Mar 29, 2025 - 12:40
 0
Test Data in TypeScript: Challenges, Solutions, and My Experience

Testing is an integral part of development, especially when it comes to complex applications. It allows us to ensure code quality and prevent unexpected errors. However, an important question every developer faces sooner or later is: how do you balance between thorough test coverage and the time spent writing them? Even more importantly, how do you avoid getting bogged down by the routine?

Working with test data is a challenge that can exhaust even the most patient developers. Simple tests with primitive parameters are quick and easy to write. But when your method deals with complex objects with nested structures, the situation becomes significantly more complicated.

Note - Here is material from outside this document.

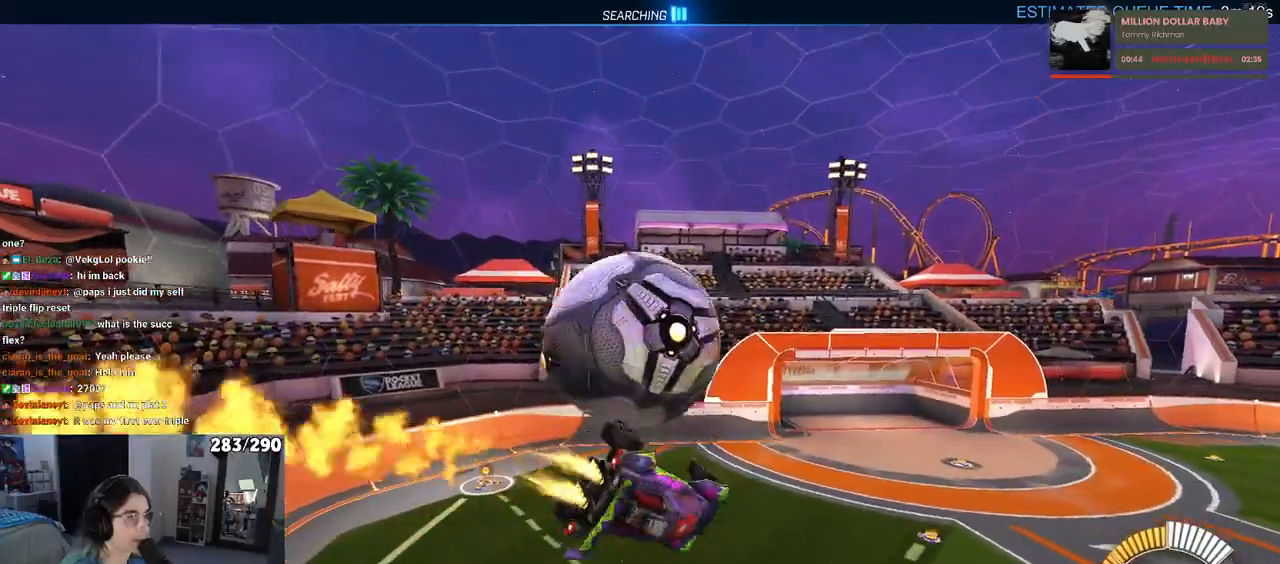
{"buttons": [], "left_stick": "down-left", "right_stick": "center", "events": [[150, "R1", "up"], [183, "left_stick", "left"], [267, "left_stick", "down-left"], [317, "L1", "up"]]}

With each new test, more time is spent preparing the data, reducing readability, and increasing overall workload.

This story is not about promoting libraries or tools. It’s my personal experience with tackling typical issues related to data generation for TypeScript tests. I want to share the difficulties I’ve faced, how common approaches from other languages didn’t work, the solutions I eventually arrived at, and—hopefully—get some new perspectives on the problem from the community.

The Test Data Problem in Unit Testing

Writing a good test isn’t too difficult if the functional code adheres to SOLID principles and isn’t overloaded with logic—the test should also end up being simple and concise. But here’s where everything hits a wall: models.

As long as we’re dealing with concepts like “method accepts a string”, “method returns an int”, everything works smoothly. However, when we move on to working with objects, the issue of supplying data to each required model in every test arises.

At first glance, generating this data might seem trivial: we simply create objects with the required values. But in practice:

  1. Complexity of entities. The more complex the data types in the code (e.g., nested structures or collections with various objects), the harder it becomes to manually generate a valid test dataset.
  2. Quantity. There are a lot of tests, so preparing each dataset consumes a massive amount of time.
  3. Maintenance. During refactoring or changes to type structures, updating the test data manually becomes an additional burdensome task.

Approaches to Generating Test Data

Below, I’ll describe a typical progression for a developer writing tests—perhaps you’ll recognize something from your own project.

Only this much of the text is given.